Bisherige Tarifkunden sollten ihre Jahresrechnungen und monatlichen Abschlagszahlungen auf die Preise kürzen, die sie zuletzt unwidersprochen gezahlt haben. Darüber hinaus sollten sie jeder weiteren Energiepreiserhöhung schriftlich widersprechen. Es gilt, besonderes Augenmerk auf die Abschlagszahlungen in der Jahresschlussrechnung zu richten. Teilweise verrechnen Versorger laufende Abschläge mit angeblichen Altforderungen aus den Vorjahren. Dahinter verbirgt sich eine unzulässige Aufrechnung mit gekürzten Beträgen des Vorjahres, der Verbraucher ausdrücklich widersprechen müssen.

So holen Sie Ihr Geld zurück

Der Bundesgerichtshof hat am 29. April 2008 letztinstanzlich entschieden, dass in Sonderverträgen die Bindung an eine Preisänderung des Vorlieferanten unwirksam ist.

So holen Sie Ihr Geld zurück

(11. September 2008) Der Bundesgerichtshof hat am 29. April 2008 letztinstanzlich entschieden, dass in Sonderverträgen die Bindung an eine Preisänderung des Vorlieferanten unwirksam ist.

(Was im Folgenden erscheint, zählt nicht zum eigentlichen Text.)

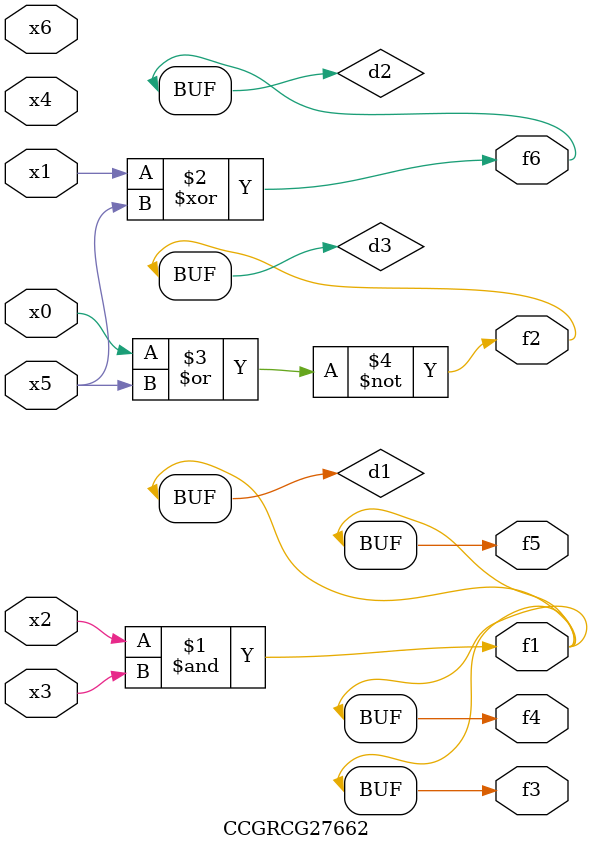
<source format=v>
module CCGRCG27662(
	input x0, x1, x2, x3, x4, x5, x6,
	output f1, f2, f3, f4, f5, f6
);

	wire d1, d2, d3;

	and (d1, x2, x3);
	xor (d2, x1, x5);
	nor (d3, x0, x5);
	assign f1 = d1;
	assign f2 = d3;
	assign f3 = d1;
	assign f4 = d1;
	assign f5 = d1;
	assign f6 = d2;
endmodule

</source>
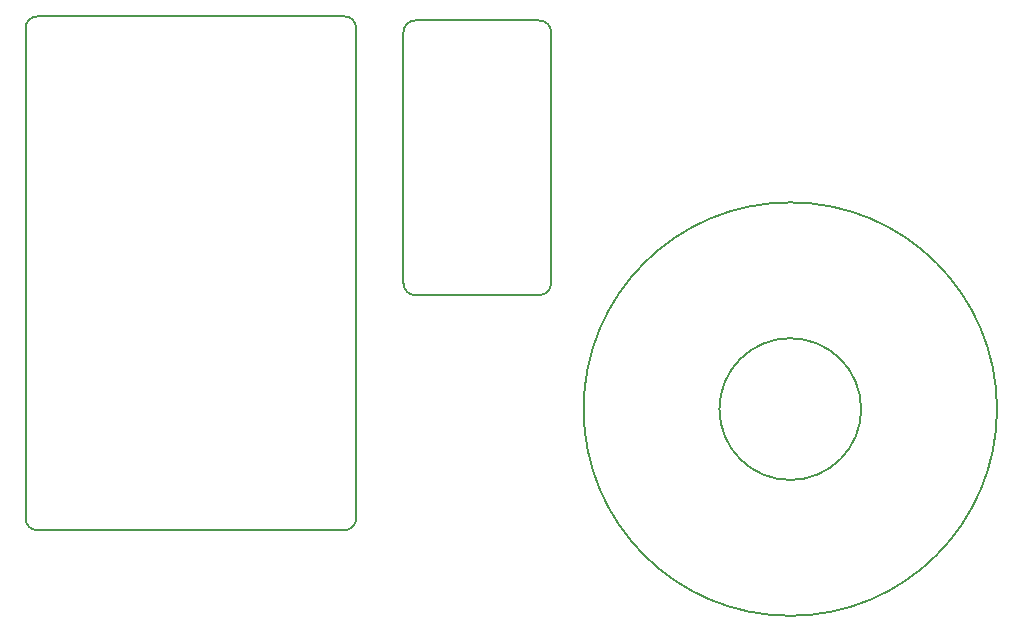
<source format=gbr>
%TF.GenerationSoftware,KiCad,Pcbnew,9.0.1*%
%TF.CreationDate,2025-06-19T23:09:26+02:00*%
%TF.ProjectId,Night-Gogle,4e696768-742d-4476-9f67-6c652e6b6963,rev?*%
%TF.SameCoordinates,Original*%
%TF.FileFunction,Profile,NP*%
%FSLAX46Y46*%
G04 Gerber Fmt 4.6, Leading zero omitted, Abs format (unit mm)*
G04 Created by KiCad (PCBNEW 9.0.1) date 2025-06-19 23:09:26*
%MOMM*%
%LPD*%
G01*
G04 APERTURE LIST*
%TA.AperFunction,Profile*%
%ADD10C,0.200000*%
%TD*%
G04 APERTURE END LIST*
D10*
X84500000Y-71850000D02*
G75*
G02*
X83500000Y-70850000I0J1000000D01*
G01*
X96000000Y-70850000D02*
G75*
G02*
X95000000Y-71850000I-1000000J0D01*
G01*
X83500000Y-49600000D02*
G75*
G02*
X84500000Y-48600000I1000000J0D01*
G01*
X95000000Y-48600000D02*
G75*
G02*
X96000000Y-49600000I0J-1000000D01*
G01*
X83500000Y-70850000D02*
X83500000Y-49600000D01*
X95000000Y-71850000D02*
X84500000Y-71850000D01*
X96000000Y-49600000D02*
X96000000Y-70850000D01*
X84500000Y-48600000D02*
X95000000Y-48600000D01*
X79500000Y-90750000D02*
G75*
G02*
X78500000Y-91750000I-1000000J0D01*
G01*
X78500000Y-48250000D02*
G75*
G02*
X79500000Y-49250000I0J-1000000D01*
G01*
X52500000Y-91750000D02*
G75*
G02*
X51500000Y-90750000I0J1000000D01*
G01*
X51500000Y-49250000D02*
G75*
G02*
X52500000Y-48250000I1000000J0D01*
G01*
X78500000Y-91750000D02*
X52500000Y-91750000D01*
X79500000Y-49250000D02*
X79500000Y-90750000D01*
X52500000Y-48250000D02*
X78500000Y-48250000D01*
X51500000Y-90750000D02*
X51500000Y-49250000D01*
X133750000Y-81500000D02*
G75*
G02*
X98750000Y-81500000I-17500000J0D01*
G01*
X98750000Y-81500000D02*
G75*
G02*
X133750000Y-81500000I17500000J0D01*
G01*
X122250000Y-81500000D02*
G75*
G02*
X110250000Y-81500000I-6000000J0D01*
G01*
X110250000Y-81500000D02*
G75*
G02*
X122250000Y-81500000I6000000J0D01*
G01*
M02*

</source>
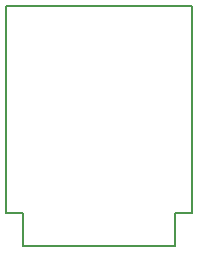
<source format=gbr>
%TF.GenerationSoftware,KiCad,Pcbnew,9.0.5*%
%TF.CreationDate,2025-11-15T13:20:05-05:00*%
%TF.ProjectId,LearningTest2,4c656172-6e69-46e6-9754-657374322e6b,rev?*%
%TF.SameCoordinates,Original*%
%TF.FileFunction,Profile,NP*%
%FSLAX46Y46*%
G04 Gerber Fmt 4.6, Leading zero omitted, Abs format (unit mm)*
G04 Created by KiCad (PCBNEW 9.0.5) date 2025-11-15 13:20:05*
%MOMM*%
%LPD*%
G01*
G04 APERTURE LIST*
%TA.AperFunction,Profile*%
%ADD10C,0.150000*%
%TD*%
G04 APERTURE END LIST*
D10*
%TO.C,U1*%
X0Y0D02*
X0Y-17500000D01*
X1500000Y-17500000D02*
X0Y-17500000D01*
X1500000Y-20300000D02*
X1500000Y-17500000D01*
X14300000Y-17500000D02*
X15800000Y-17500000D01*
X14300000Y-20300000D02*
X1500000Y-20300000D01*
X14300000Y-20300000D02*
X14300000Y-17500000D01*
X15800000Y0D02*
X0Y0D01*
X15800000Y-17500000D02*
X15800000Y0D01*
%TD*%
M02*

</source>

Deshalb können sich betroffene Kunden unter Verweis auf dieses Urteil zu viel bezahlte Beträge zurückerstatten lassen. Direkt betroffen sind die Kunden des ostdeutschen Regionalversorgers Enso. Aber auch in den Verträgen zahlreicher anderer Versorger dürfte es ähnliche oder andere ebenfalls unwirksame Preisklauseln geben.

Für betroffene Verbraucher stellt sich nun die Frage, wie viel Geld sie zurückfordern können und wann das Rückerstattungsrecht verjährt. Beide Fragen hängen eng zusammen, denn alle Preiserhöhungen vor der Verjährungsfrist sind nicht mehr anzugreifen, während alle späteren Preiserhöhungen unwirksam sind. Die Verjährungsfrist bestimmt daher maßgeblich das Basispreisniveau. Wer eine frühere Jahresrechnung widerspruchslos gezahlt hat, hat sich nicht automatisch mit den Preisen einverstanden erklärt. Das sehen selbst die Fachanwälte der Versorgungswirtschaft so (vgl. Marion Große-Drieling und Bernd Magnus Eisele: Versorger sollten Rückstellungen bilden, Zeitung für Kommunale Wirtschaft 7/2008, Seite 13). Die Rückforderungsansprüche können im Einzelfall beträchtliche Höhen erreichen.

Am einfachsten bekommt man zuviel bezahltes Geld zurück, indem man die Abschlagszahlungen um diese Beträge kürzt, siehe Ausführungen zum "fairen Gaspreis". Man kann auch vor Gericht auf die Rückzahlung klagen.

Es gibt bundesweit bereits zahlreiche Rückforderungsprozesse, in Mühlhausen haben Verbraucher einen solchen Prozess mit Urteil vom 12. April 2005 bereits rechtskräftig gewonnen. Auch eine Rückforderungsklage der Verbraucherzentrale Nordrhein Westfalen im Namen von 25 Verbrauchern gegen RWE hatte Erfolg: Der Energieriese muss 16.000 Euro zurückerstatten. Allerdings hat RWE Revision beim Bundesgerichtshof eingelegt.

Zwar kann jeder Verbraucher selbst versuchen, zu viel bezahlte Strom- und Gaskosten zurückzuklagen. Einfacher ist es jedoch, wenn sich Verbraucher zu Klagegemeinschaften zusammenschließen, um ihre Ansprüche gemeinsam durchzusetzen.